Applications of deep learning and time-series analysis in dynamic process optimization and decision making

Abstract

Deep learning (DL), a subset of Artificial Intelligence (AI), has introduced promising methods for modeling, dynamic optimization, and advanced control of complex chemical processes. More advanced DL approaches, such as Recurrent Neural Networks (RNNs), offered a new perspective in modeling process dynamics by treating the modeling problem as a time-series prediction task, allowing RNNs to learn and find temporal patterns in process data. Several types of RNNs have been proven to be efficient in learning the temporal correlations in chemical process dynamics. For instance, Long Short-Term Memory (LSTM) networks, capable of handling long data sequences, offer a robust time-series modeling of process data. The application of DL methods is not only limited to data-driven system identification but also are useful in complex multi-scale model reduction. In multi-scale modeling, the thermodynamic and kinetical parameters of the system are computed through non-continuum modeling. Despite the efficiency of this approach, their high computational demands prevent their applicability for real-time decision-making. In this thesis, we present two distinct case studies to demonstrate the practicality of deep learning in facilitating real-time decision-making. We aim to highlight the effective application of DL methodologies in addressing large-scale challenges characterized by complex nonlinear dynamics and stochastic behaviors. Through these investigations, the case studies illuminate the versatility and efficacy of deep learning techniques in navigating and solving complex problems within dynamic environments. The first case study is focused on the critical aspects and importance of ammonia and the need to decarbonize its production.
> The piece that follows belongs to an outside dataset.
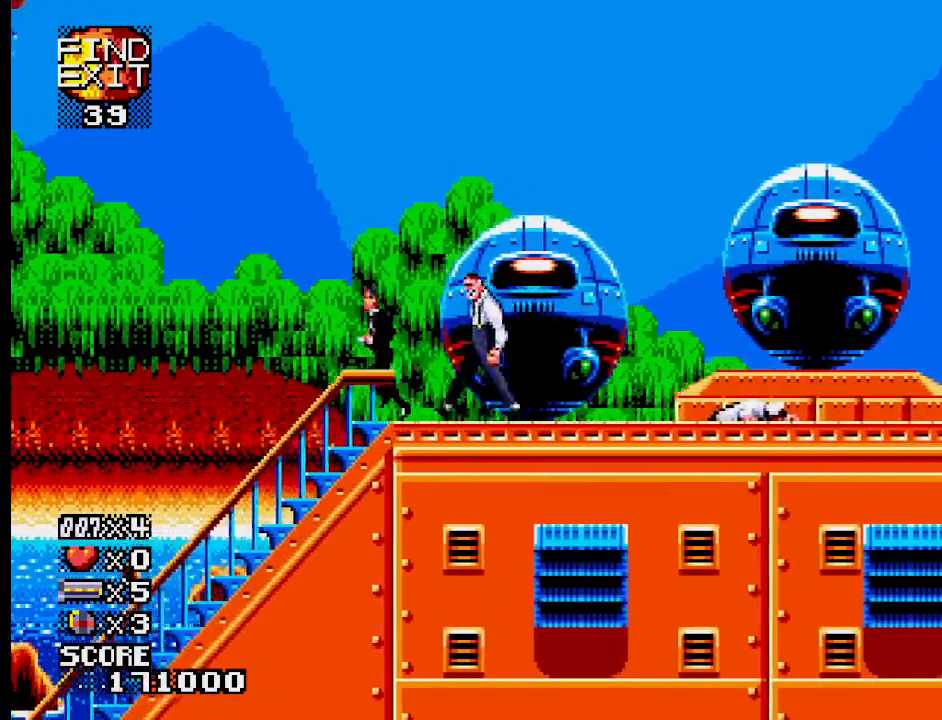
{"buttons": [], "events": []}
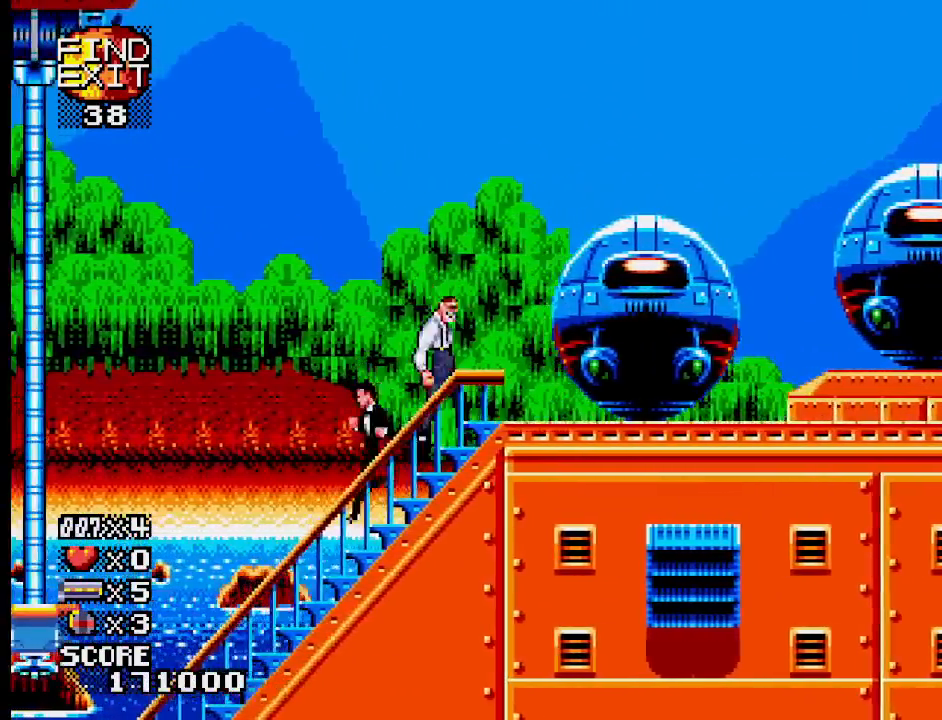
{"buttons": [], "events": []}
This has motivated us to develop a real-time dynamic optimization and control framework based on deep learning for an industrial ammonia synthesis packed-bed reactor aimed at sustainable green ammonia production. The second case study is focused on the applicability of DL methods for the dynamic modeling of soil water content. Precise dynamic predictions of soil water content are key to managing the harmful effects of global warming and facilitating real-time agricultural decision-making. In this study, we present a time-series data-driven perspective for predictive modeling of soil water content that outperforms existing soil physics-based models and is practical for real-time agricultural decision-making.